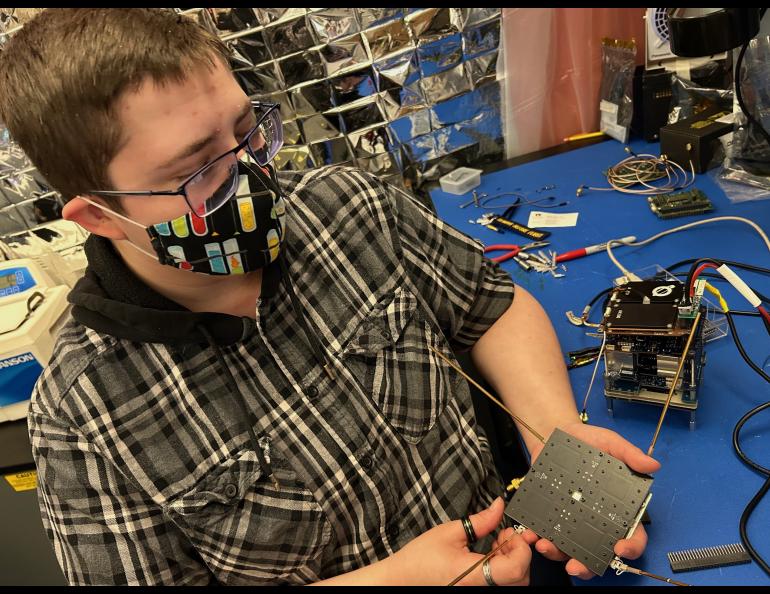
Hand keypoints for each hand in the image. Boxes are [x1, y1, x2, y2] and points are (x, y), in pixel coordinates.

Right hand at [389, 497, 533, 585]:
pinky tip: (490, 556)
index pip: (516, 568)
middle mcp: (480, 588)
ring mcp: (479, 591)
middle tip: (504, 535)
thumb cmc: (421, 559)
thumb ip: (480, 521)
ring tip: (495, 545)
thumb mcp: (450, 532)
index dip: (521, 549)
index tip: (512, 534)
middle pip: (521, 578)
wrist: (404, 579)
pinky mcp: (477, 591)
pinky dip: (503, 569)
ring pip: (514, 582)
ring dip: (512, 561)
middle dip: (519, 553)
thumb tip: (499, 507)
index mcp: (473, 574)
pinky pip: (502, 584)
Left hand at [526, 422, 660, 579]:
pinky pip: (544, 531)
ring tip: (545, 546)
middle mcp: (596, 520)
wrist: (554, 432)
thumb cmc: (587, 440)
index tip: (620, 549)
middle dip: (587, 565)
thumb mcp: (610, 442)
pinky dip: (536, 536)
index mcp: (618, 508)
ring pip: (568, 548)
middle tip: (576, 566)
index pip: (632, 535)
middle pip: (597, 553)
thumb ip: (629, 454)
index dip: (630, 547)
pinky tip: (530, 534)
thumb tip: (653, 465)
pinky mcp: (550, 514)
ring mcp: (571, 519)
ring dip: (557, 553)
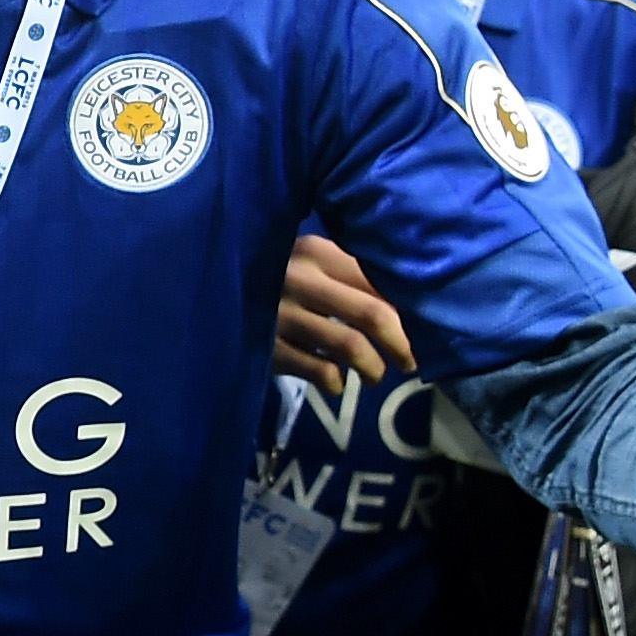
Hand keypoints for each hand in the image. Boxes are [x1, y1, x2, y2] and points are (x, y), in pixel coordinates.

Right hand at [272, 235, 412, 394]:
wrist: (212, 294)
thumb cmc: (278, 276)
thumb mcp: (313, 264)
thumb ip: (353, 276)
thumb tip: (411, 307)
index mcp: (318, 252)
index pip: (380, 283)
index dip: (410, 312)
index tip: (424, 330)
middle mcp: (300, 280)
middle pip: (373, 315)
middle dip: (402, 345)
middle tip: (411, 363)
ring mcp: (281, 315)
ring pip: (350, 348)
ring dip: (374, 369)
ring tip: (375, 375)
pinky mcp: (267, 348)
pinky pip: (320, 372)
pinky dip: (337, 382)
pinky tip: (337, 382)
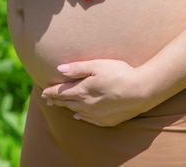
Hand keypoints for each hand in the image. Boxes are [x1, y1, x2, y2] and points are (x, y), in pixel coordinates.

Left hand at [41, 59, 156, 126]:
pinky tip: (79, 116)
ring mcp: (97, 114)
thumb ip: (77, 68)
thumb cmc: (120, 74)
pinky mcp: (107, 120)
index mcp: (82, 91)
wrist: (142, 91)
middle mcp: (86, 105)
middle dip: (56, 101)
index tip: (44, 92)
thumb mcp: (97, 65)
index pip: (62, 92)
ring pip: (77, 112)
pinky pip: (89, 120)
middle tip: (48, 100)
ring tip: (61, 106)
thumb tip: (59, 69)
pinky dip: (81, 116)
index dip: (52, 92)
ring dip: (67, 108)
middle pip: (67, 103)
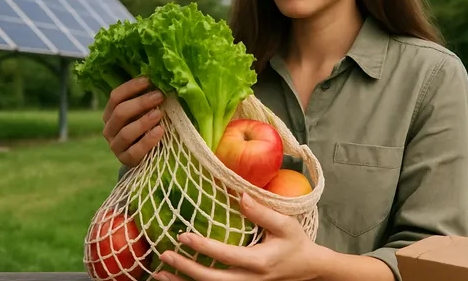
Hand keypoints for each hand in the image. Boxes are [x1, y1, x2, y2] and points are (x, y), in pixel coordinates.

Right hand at [102, 77, 165, 166]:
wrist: (146, 156)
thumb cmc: (146, 128)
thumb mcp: (144, 112)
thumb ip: (147, 100)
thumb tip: (160, 81)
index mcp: (111, 113)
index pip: (115, 96)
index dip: (131, 87)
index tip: (149, 80)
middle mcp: (110, 129)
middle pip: (120, 113)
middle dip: (140, 103)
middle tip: (159, 96)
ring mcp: (116, 145)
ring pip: (126, 132)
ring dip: (143, 121)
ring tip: (159, 114)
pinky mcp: (125, 160)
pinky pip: (135, 151)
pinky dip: (148, 140)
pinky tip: (160, 131)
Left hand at [155, 193, 321, 280]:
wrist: (307, 269)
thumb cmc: (295, 243)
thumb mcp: (285, 224)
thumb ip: (262, 212)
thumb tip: (240, 194)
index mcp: (260, 262)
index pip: (226, 256)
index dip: (203, 247)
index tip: (183, 236)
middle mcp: (250, 280)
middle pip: (212, 280)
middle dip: (186, 269)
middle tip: (165, 255)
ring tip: (160, 274)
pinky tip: (176, 279)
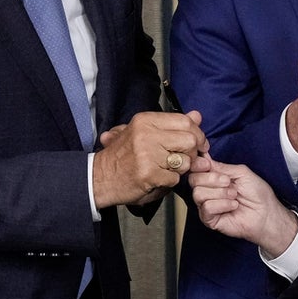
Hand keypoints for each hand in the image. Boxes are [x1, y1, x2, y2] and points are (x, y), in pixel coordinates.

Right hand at [93, 110, 208, 207]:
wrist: (98, 178)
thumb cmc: (122, 155)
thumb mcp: (143, 132)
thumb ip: (171, 124)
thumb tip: (197, 116)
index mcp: (145, 120)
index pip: (185, 121)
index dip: (198, 134)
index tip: (199, 144)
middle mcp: (147, 134)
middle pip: (190, 140)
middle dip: (194, 153)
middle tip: (186, 159)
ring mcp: (147, 155)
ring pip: (186, 161)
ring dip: (181, 169)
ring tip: (166, 169)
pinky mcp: (149, 174)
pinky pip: (175, 178)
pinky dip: (170, 182)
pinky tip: (157, 179)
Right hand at [188, 154, 297, 255]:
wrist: (266, 213)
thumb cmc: (257, 193)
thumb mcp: (241, 172)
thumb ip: (222, 166)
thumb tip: (204, 158)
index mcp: (214, 178)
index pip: (196, 169)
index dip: (198, 165)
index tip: (207, 164)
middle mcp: (208, 191)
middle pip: (193, 180)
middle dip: (212, 179)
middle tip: (229, 182)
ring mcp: (207, 205)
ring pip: (198, 194)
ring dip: (220, 193)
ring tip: (234, 196)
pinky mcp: (209, 219)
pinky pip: (206, 207)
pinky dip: (222, 204)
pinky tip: (233, 206)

---------------

**Your task**
Repeat the data above in full and exactly. Omit every image.

**Result**
Hand keypoints for each hand in the image. Boxes are [x1, y1, x2, y2] and points are (x, y), in pixel coordinates.

Right hand at [389, 497, 533, 585]:
pinky tip: (490, 556)
index pip: (516, 568)
middle mcp: (480, 588)
ring mcp: (479, 591)
middle tip: (504, 535)
thumb cmc: (421, 559)
thumb ip: (480, 521)
ring tip: (495, 545)
thumb mcp: (450, 532)
index dip: (521, 549)
index tip: (512, 534)
middle pip: (521, 578)
wrist: (404, 579)
pinky mcp: (477, 591)
pinky dip: (503, 569)
ring pip: (514, 582)
ring dip: (512, 561)
middle dip: (519, 553)
thumb tip: (499, 507)
index mcp: (473, 574)
pinky pip: (502, 584)
Left hand at [526, 422, 660, 579]:
pinky pip: (544, 531)
ring tip: (545, 546)
middle mcp: (596, 520)
wrist: (554, 432)
thumb cmc: (587, 440)
index tip: (620, 549)
middle dip: (587, 565)
thumb mcp: (610, 442)
pinky dip: (536, 536)
index mcp: (618, 508)
ring pip: (568, 548)
middle tip: (576, 566)
index pip: (632, 535)
middle pip: (597, 553)
thumb ip: (629, 454)
index dip: (630, 547)
pinky tip: (530, 534)
thumb tip: (653, 465)
pinky mcp: (550, 514)
ring mcp: (571, 519)
ring dip: (557, 553)
Hand keypoints for each hand in the image. Boxes are [x1, y1, x2, y2] and points are (x, y), in pixel coordinates.

Right hand at [272, 235, 412, 394]:
wrist: (212, 294)
thumb cmc: (278, 276)
thumb mcp: (313, 264)
thumb ip: (353, 276)
thumb tip: (411, 307)
index mcp: (318, 252)
index pip: (380, 283)
index dip: (410, 312)
index tip: (424, 330)
middle mcp: (300, 280)
middle pip: (373, 315)
middle dip: (402, 345)
middle tip: (411, 363)
ring mcp: (281, 315)
ring pip: (350, 348)
ring dip: (374, 369)
ring tip: (375, 375)
pinky mcp: (267, 348)
pinky pip: (320, 372)
pinky dip: (337, 382)
pinky tip: (337, 382)
Hand keypoints for each hand in the image. Boxes are [x1, y1, x2, y2] and points are (x, y), in pixel coordinates.

Left hand at [41, 59, 156, 126]:
pinky tip: (79, 116)
ring mcp: (97, 114)
thumb ip: (77, 68)
thumb cmc: (120, 74)
pinky mcp: (107, 120)
index mcp: (82, 91)
wrist: (142, 91)
middle mcp: (86, 105)
middle dip: (56, 101)
index tip: (44, 92)
thumb mcp: (97, 65)
index pip: (62, 92)
ring pip: (77, 112)
pinky pip: (89, 120)
middle tip: (48, 100)
ring tip: (61, 106)
thumb tip: (59, 69)
pinky dip: (81, 116)
index dip: (52, 92)
ring dip: (67, 108)
middle pip: (67, 103)
Hand keypoints for each hand in the image. Boxes are [x1, y1, x2, y2] and points are (x, y), in pixel coordinates.

Right hand at [102, 77, 165, 166]:
wrist: (146, 156)
thumb cmc: (146, 128)
thumb mcp: (144, 112)
thumb ip: (147, 100)
thumb tip: (160, 81)
index mcp: (111, 113)
index pip: (115, 96)
index dip: (131, 87)
index tip: (149, 80)
middle mcp: (110, 129)
middle pip: (120, 113)
middle dip: (140, 103)
middle tip: (159, 96)
ring mcp: (116, 145)
ring pip: (126, 132)
ring dip: (143, 121)
ring tip: (159, 114)
pinky mcp: (125, 160)
pinky pip: (135, 151)
pinky dip: (148, 140)
pinky tip: (160, 131)
Left hand at [155, 193, 321, 280]:
wrist: (307, 269)
thumb cmc: (295, 243)
thumb mcp: (285, 224)
thumb ip: (262, 212)
thumb tip: (240, 194)
index mcp: (260, 262)
index pip: (226, 256)
index dip: (203, 247)
index tip: (183, 236)
middle mcp: (250, 280)
middle pip: (212, 280)
middle dip: (186, 269)
middle tip: (165, 255)
ring tip: (160, 274)
pinky tip: (176, 279)
Hand keypoints for each hand in the image. Boxes are [x1, y1, x2, y2] and points are (x, y), in pixel coordinates.

Right hand at [93, 110, 208, 207]:
wrist: (98, 178)
thumb cmc: (122, 155)
thumb mcp: (143, 132)
thumb ip: (171, 124)
thumb tip: (197, 116)
index mcp: (145, 120)
index pip: (185, 121)
index dip: (198, 134)
index tip: (199, 144)
middle mcp: (147, 134)
middle pip: (190, 140)
middle dip: (194, 153)
middle tip: (186, 159)
ring mcp: (147, 155)
ring pip: (186, 161)
ring dip: (181, 169)
ring tip: (166, 169)
pinky mcp: (149, 174)
pinky pip: (175, 178)
pinky dip: (170, 182)
pinky tip: (157, 179)
Right hand at [188, 154, 297, 255]:
wrist: (266, 213)
thumb cmc: (257, 193)
thumb mcp: (241, 172)
thumb ip: (222, 166)
thumb tip: (204, 158)
index mcp: (214, 178)
index pip: (196, 169)
index dip: (198, 165)
index tip: (207, 164)
middle mcp: (208, 191)
middle pip: (193, 180)
middle dip: (212, 179)
middle tip: (229, 182)
ring mcp: (207, 205)
ring pip: (198, 194)
ring dip: (220, 193)
ring tip: (234, 196)
pinky mcp: (209, 219)
pinky pip: (206, 207)
pinky dip: (222, 204)
pinky tip: (233, 206)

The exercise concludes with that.